Dataset entries:

+++++

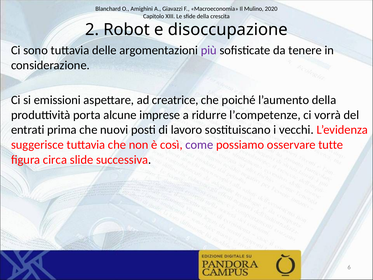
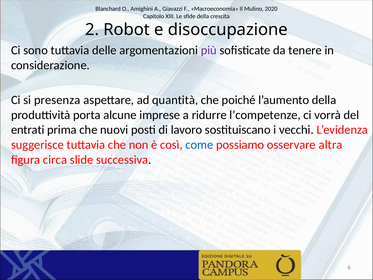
emissioni: emissioni -> presenza
creatrice: creatrice -> quantità
come colour: purple -> blue
tutte: tutte -> altra
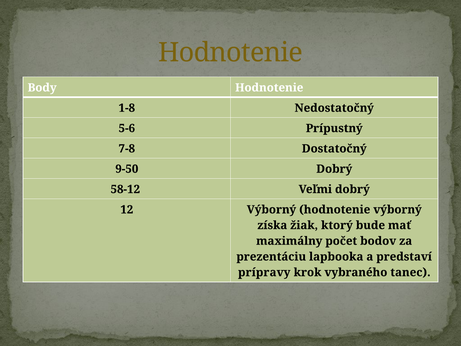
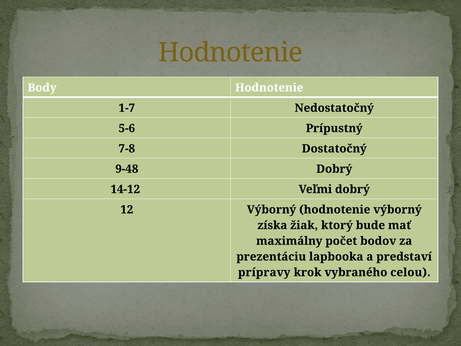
1-8: 1-8 -> 1-7
9-50: 9-50 -> 9-48
58-12: 58-12 -> 14-12
tanec: tanec -> celou
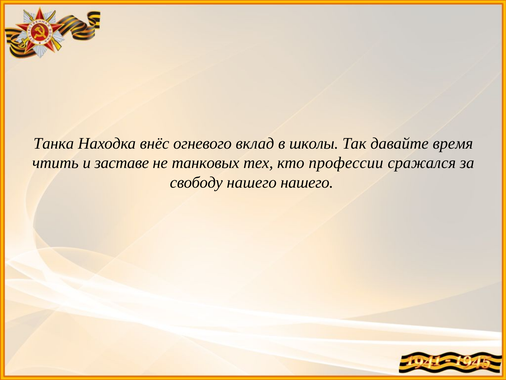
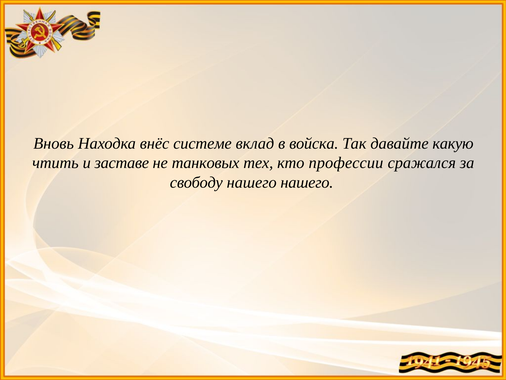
Танка: Танка -> Вновь
огневого: огневого -> системе
школы: школы -> войска
время: время -> какую
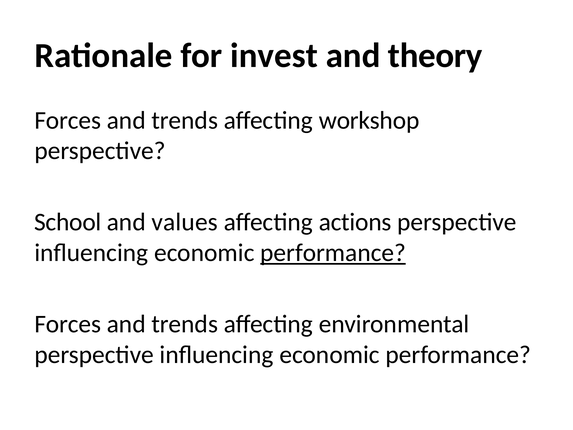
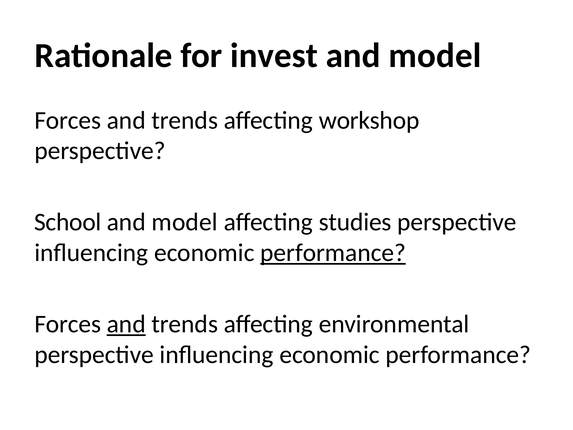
theory at (435, 55): theory -> model
values at (185, 222): values -> model
actions: actions -> studies
and at (126, 324) underline: none -> present
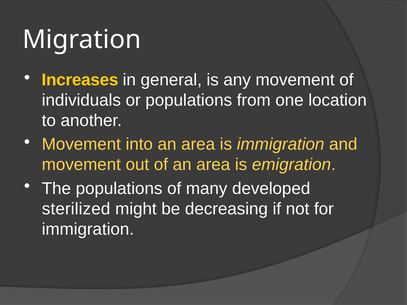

+++++

Task statement: Please copy out, word for word, every line of text in all the records above, leaving the pictures out of your answer.

Output:
emissioni: emissioni -> presenza
creatrice: creatrice -> quantità
come colour: purple -> blue
tutte: tutte -> altra
1-8: 1-8 -> 1-7
9-50: 9-50 -> 9-48
58-12: 58-12 -> 14-12
tanec: tanec -> celou
Танка: Танка -> Вновь
огневого: огневого -> системе
школы: школы -> войска
время: время -> какую
theory at (435, 55): theory -> model
values at (185, 222): values -> model
actions: actions -> studies
and at (126, 324) underline: none -> present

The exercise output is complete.